The whole thing made me think of a wonderful poem by D.H. Lawrence–I think it’s called Piano? About Lawrence listening to a piano and being reminded of his childhood. (Of course, in that poem–he casts his manhood down.) K.
For me it was “Mississippi” by Paula Cole and I’m bawling my eyes out after listening to it just now after a long hiatus. Can you imagine playing that to a girl after sex? The mourning doves coo and the cello groans and Paula ehehehs like a tiger in heat . . . . I feel like loading my pockets with stones and wading into the big muddy river right now!
So, “Guinevere” for you; how perfect!:
“Peacocks wander aimlessly
underneath the orange tree:
Why can’t she see me?”
(At least the seagulls give some hope of freedom at the end of the song.)

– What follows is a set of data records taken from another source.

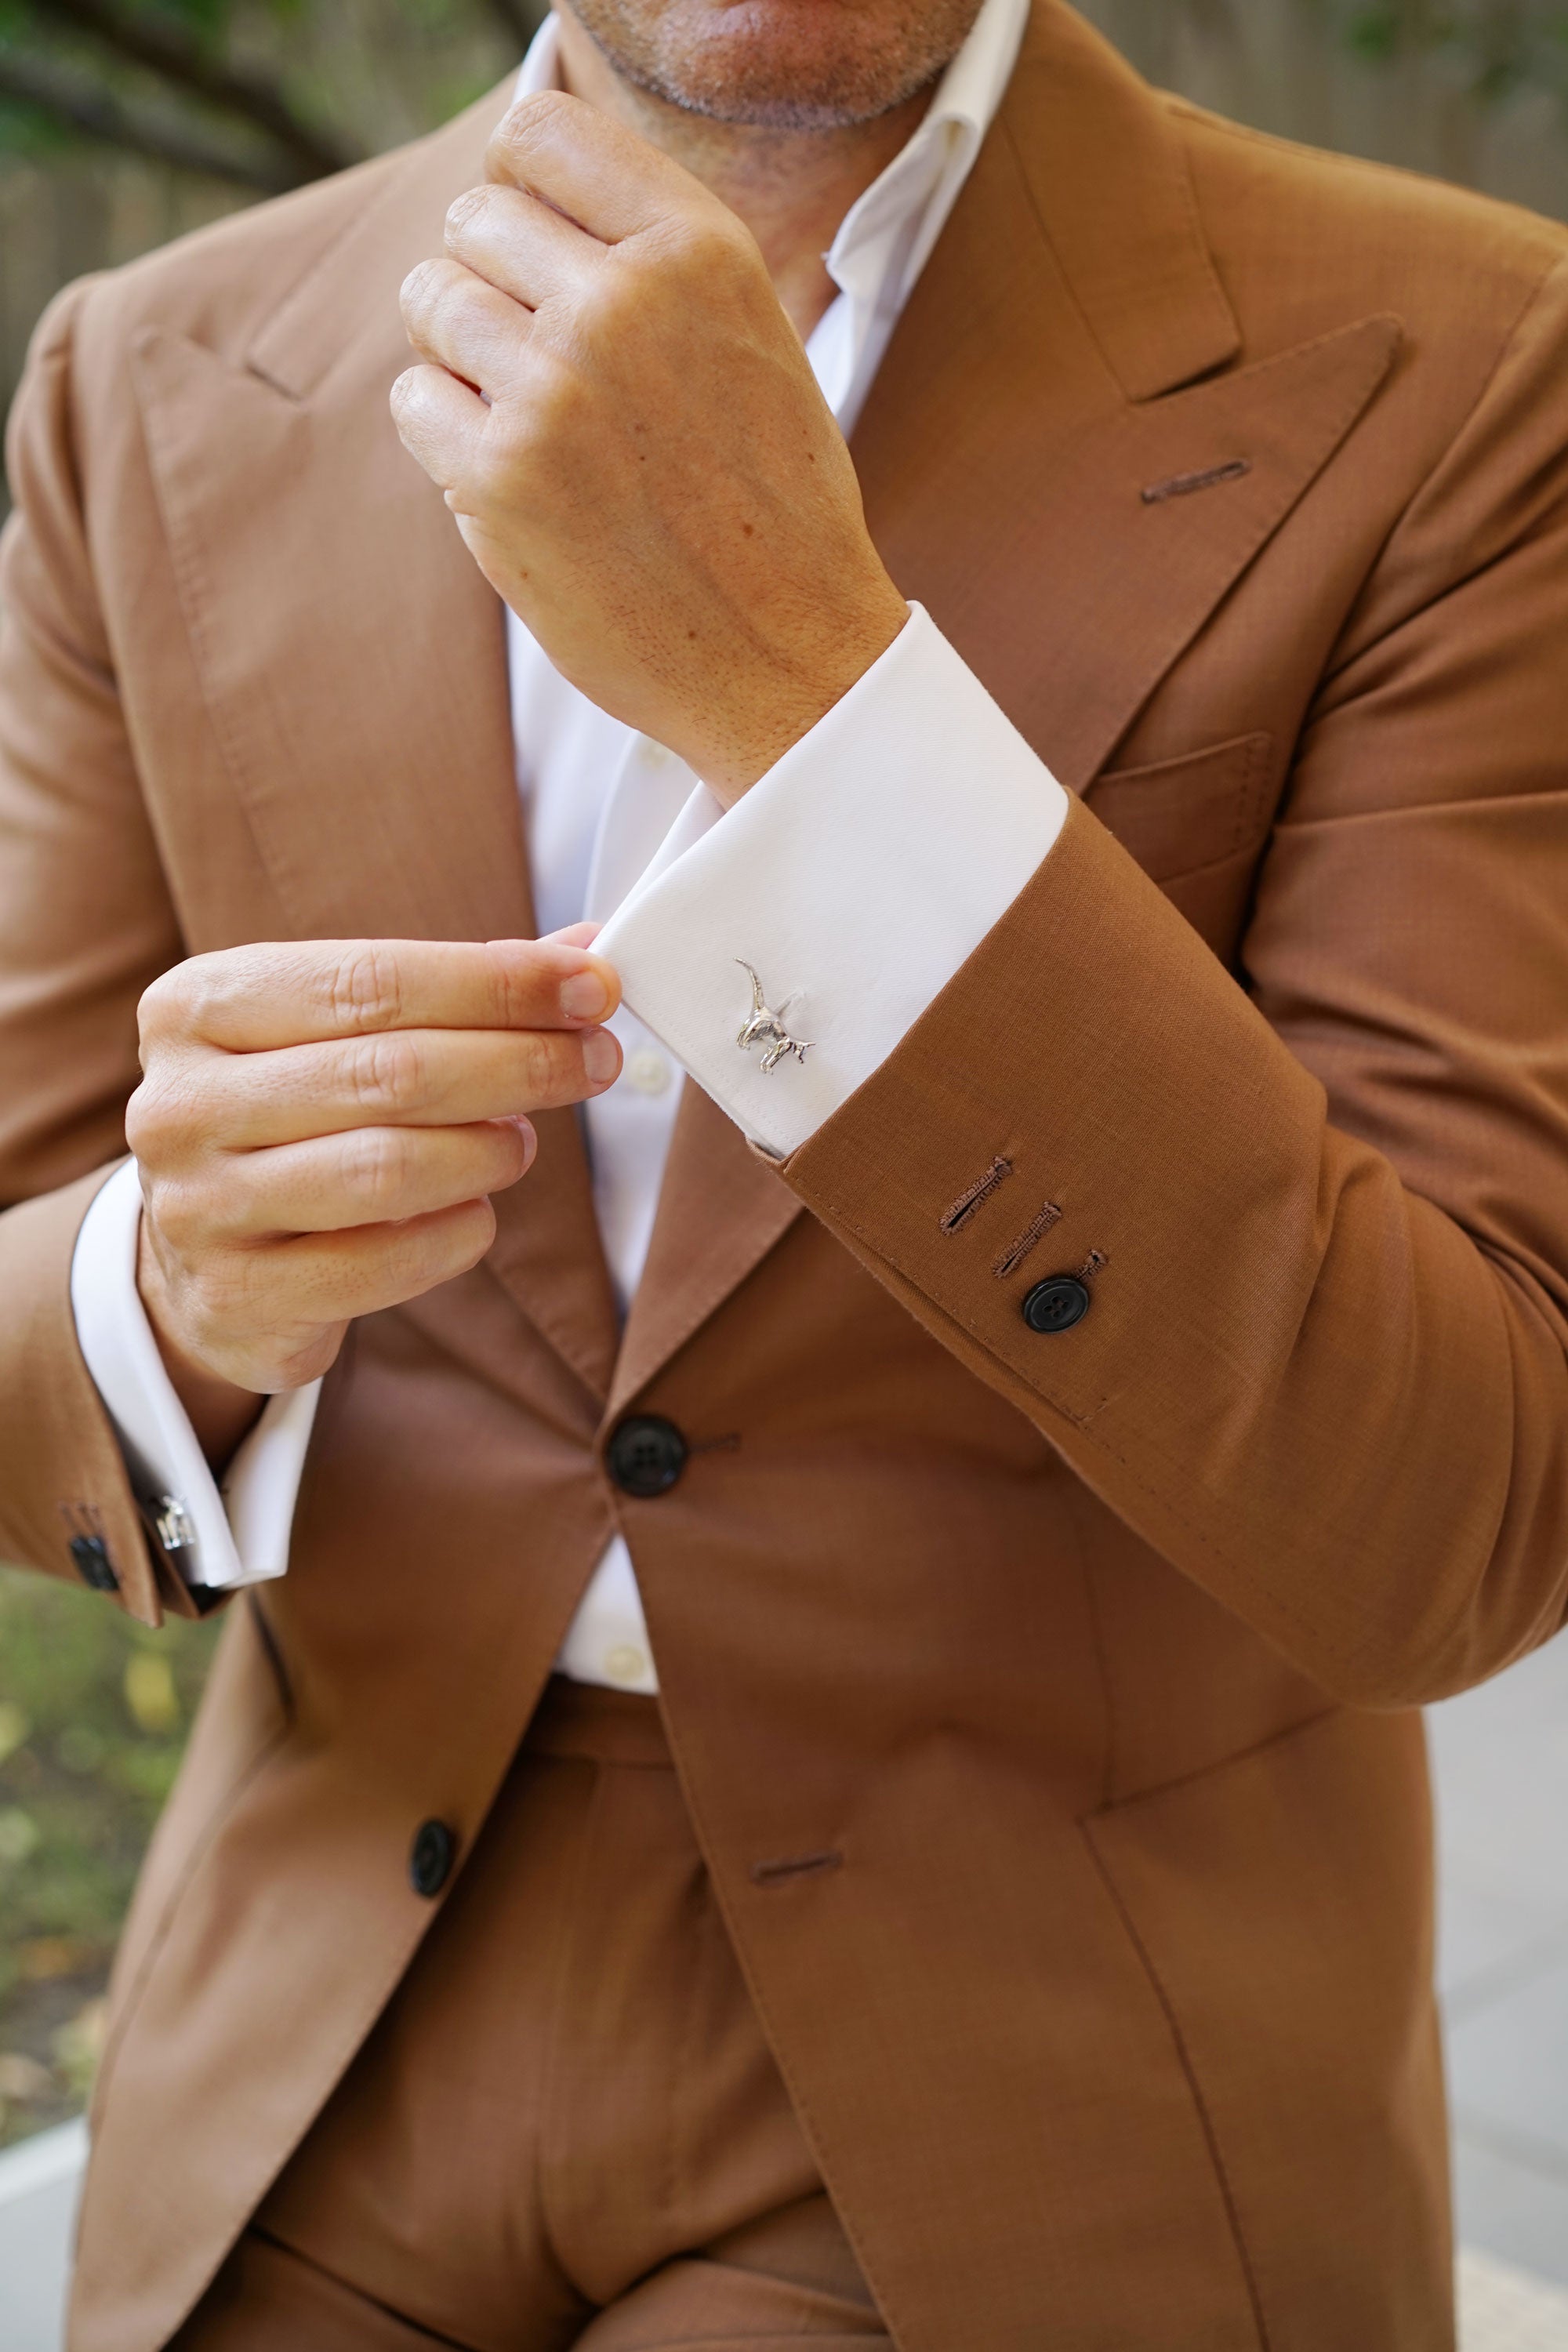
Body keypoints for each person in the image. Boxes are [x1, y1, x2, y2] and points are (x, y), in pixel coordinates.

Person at [2, 0, 1566, 2338]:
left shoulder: (1475, 362)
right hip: (315, 2014)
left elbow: (1466, 1512)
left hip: (1044, 2049)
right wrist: (167, 1293)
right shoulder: (142, 374)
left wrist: (815, 700)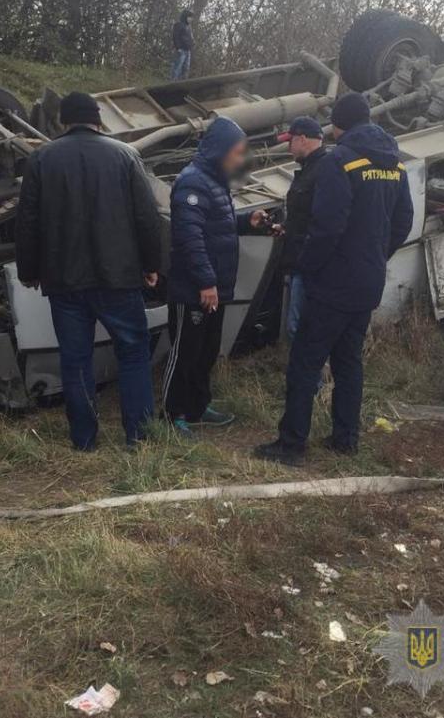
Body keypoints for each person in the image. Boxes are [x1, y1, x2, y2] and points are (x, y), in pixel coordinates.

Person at [254, 93, 414, 466]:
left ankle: (291, 444)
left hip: (333, 282)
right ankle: (345, 439)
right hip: (368, 281)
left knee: (305, 362)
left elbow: (327, 228)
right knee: (349, 362)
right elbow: (403, 222)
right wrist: (375, 256)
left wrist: (309, 266)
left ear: (339, 123)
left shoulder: (339, 161)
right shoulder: (396, 164)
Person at [15, 91, 163, 450]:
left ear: (65, 121)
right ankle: (138, 436)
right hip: (119, 277)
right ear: (97, 119)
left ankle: (84, 440)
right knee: (132, 352)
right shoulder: (125, 156)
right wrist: (152, 264)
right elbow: (147, 217)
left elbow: (28, 222)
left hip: (64, 281)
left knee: (75, 359)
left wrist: (29, 270)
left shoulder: (41, 159)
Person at [163, 117, 272, 433]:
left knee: (206, 352)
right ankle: (173, 415)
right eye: (237, 152)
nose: (240, 159)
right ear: (221, 150)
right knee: (185, 352)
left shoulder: (215, 181)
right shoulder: (192, 182)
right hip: (194, 289)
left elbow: (216, 225)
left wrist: (245, 220)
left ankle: (197, 407)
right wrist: (206, 282)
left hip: (216, 288)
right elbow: (189, 236)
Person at [278, 116, 328, 337]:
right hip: (300, 260)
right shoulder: (309, 169)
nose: (288, 146)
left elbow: (324, 222)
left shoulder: (324, 171)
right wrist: (285, 228)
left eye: (291, 141)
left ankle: (308, 369)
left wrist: (309, 260)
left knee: (299, 327)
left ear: (304, 139)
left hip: (310, 266)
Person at [170, 9, 194, 81]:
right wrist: (178, 48)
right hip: (181, 50)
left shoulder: (189, 27)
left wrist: (192, 43)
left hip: (188, 50)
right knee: (177, 68)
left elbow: (190, 38)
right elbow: (175, 36)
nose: (191, 19)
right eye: (190, 17)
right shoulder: (178, 25)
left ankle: (182, 85)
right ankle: (172, 84)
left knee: (186, 69)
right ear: (185, 16)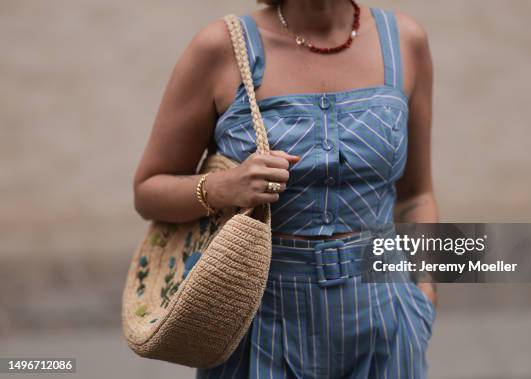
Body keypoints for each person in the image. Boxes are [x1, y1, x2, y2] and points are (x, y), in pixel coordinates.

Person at [133, 0, 438, 377]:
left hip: (387, 320)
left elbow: (417, 196)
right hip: (258, 320)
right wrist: (223, 186)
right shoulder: (221, 48)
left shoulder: (406, 41)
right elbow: (148, 191)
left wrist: (423, 296)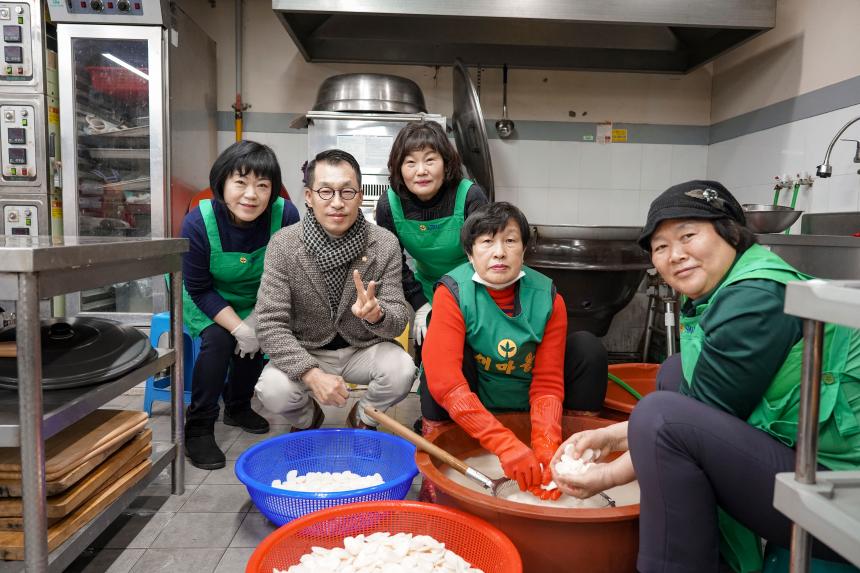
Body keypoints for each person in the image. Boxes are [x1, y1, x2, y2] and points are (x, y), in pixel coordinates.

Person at [551, 180, 860, 573]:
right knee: (674, 374)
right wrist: (609, 437)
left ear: (731, 233)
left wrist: (608, 474)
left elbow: (680, 421)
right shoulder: (730, 286)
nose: (676, 255)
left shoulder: (754, 298)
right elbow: (703, 399)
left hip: (840, 494)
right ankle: (715, 555)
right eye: (661, 247)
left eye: (688, 236)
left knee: (660, 417)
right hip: (807, 460)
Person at [421, 202, 608, 499]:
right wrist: (504, 444)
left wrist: (547, 445)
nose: (499, 252)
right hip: (476, 399)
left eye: (510, 240)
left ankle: (574, 454)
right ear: (470, 253)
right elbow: (447, 384)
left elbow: (547, 382)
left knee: (588, 349)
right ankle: (436, 471)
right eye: (486, 242)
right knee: (435, 371)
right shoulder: (452, 293)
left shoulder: (549, 298)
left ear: (524, 249)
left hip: (528, 401)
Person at [254, 149, 416, 431]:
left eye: (347, 192)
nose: (337, 203)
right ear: (309, 197)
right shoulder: (283, 245)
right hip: (308, 348)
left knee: (402, 371)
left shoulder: (384, 243)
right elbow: (269, 324)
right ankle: (307, 419)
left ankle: (364, 417)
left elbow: (399, 316)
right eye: (326, 192)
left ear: (360, 196)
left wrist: (378, 315)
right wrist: (310, 373)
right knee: (272, 389)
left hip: (363, 348)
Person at [181, 140, 300, 470]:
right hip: (207, 296)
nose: (251, 195)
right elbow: (199, 288)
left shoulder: (286, 215)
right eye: (241, 182)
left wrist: (256, 321)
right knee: (220, 340)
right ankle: (199, 426)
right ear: (222, 183)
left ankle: (237, 406)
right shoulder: (197, 222)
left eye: (262, 185)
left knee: (260, 336)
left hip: (258, 297)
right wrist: (238, 327)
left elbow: (287, 277)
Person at [375, 120, 489, 348]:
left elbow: (486, 253)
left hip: (473, 288)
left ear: (446, 164)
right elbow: (392, 262)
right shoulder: (389, 205)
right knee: (430, 354)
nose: (421, 171)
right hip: (427, 290)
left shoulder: (470, 196)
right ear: (399, 168)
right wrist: (420, 304)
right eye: (410, 162)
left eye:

Anyway, I loved the mythic beginning of this:
“The man befits his woman, their fates
ordained by You, blue Pastor, married
through an augment which is rarely true,
much less for any time on earth both
to hips and hearts engrooved.”
followed by fascinating narrative of young love reconsidered which leads to this insight:
“refusing to let
go; amazed, too that I didn’t have to,
not then, nor ever.”
Hey, loves lives on forever! Even failed love! As long as you remember! Even though you sling it as a bum lead bead, she still shimmers as Guinevere.
You’ve inspired me to try my own version of this. Hmmmmm.
BTW who is the Dead Shaman?
Wow, how can you survive this kind of undercurrent daily.
evocative trip down your memory lane for sure. My attentioon span is tough to sustain but this drew me in and didn’t let me go until the end. much enjoyed it.
wow…epic in scope…and all from a song..songs do that to me as well…carry such memory…each bedded girl a bead on the abacus can get rather heavy…i understand though…married
through an augment which is rarely true…was a line that caught me early…some nice word pairings too…the iron maiden of the homework…ha yeah…your closing stanza is def strong…nice brendan
The music of your words resonated from the dorm of your memory back to the office back to your home. I like the curved head and lines of your story…and the ending verse is wonderful. If ever I am lost for words, I want you to know I read your poems to lift up my muse and pen ~
Have a good day Brendan ~
Had to come back to listen to the song again. I saw CSN in an outdoor concert at a small venue here once, late 90′s–Stills did Southern Cross, which I cried through, better than any studio version ever. Even the beer-swilling old hippie/young stoner Okie crowd was hushed for a few minutes. Thanks for the poem and the music.
Aph goes back into the water, leaving just a tarnished bangle on the beach, as usual. Well, she’s part Goddess, part silly girl, and would undoubtedly be amazed at the effect she had.
I completely understand the power of a song or a series of songs, to do this. My “Guinnevere” was another’s copy of Joni Mitchell’s “For The Roses”, one rainy weekend, also in the 70s. And I understand the power of round things, whether they are cat’s back’s, tables, or that person sleeping an inch or decades away.
my my !!!!! such a amazing read and filled with so much talent! You pulled me into your undercurrent, that’s for sure!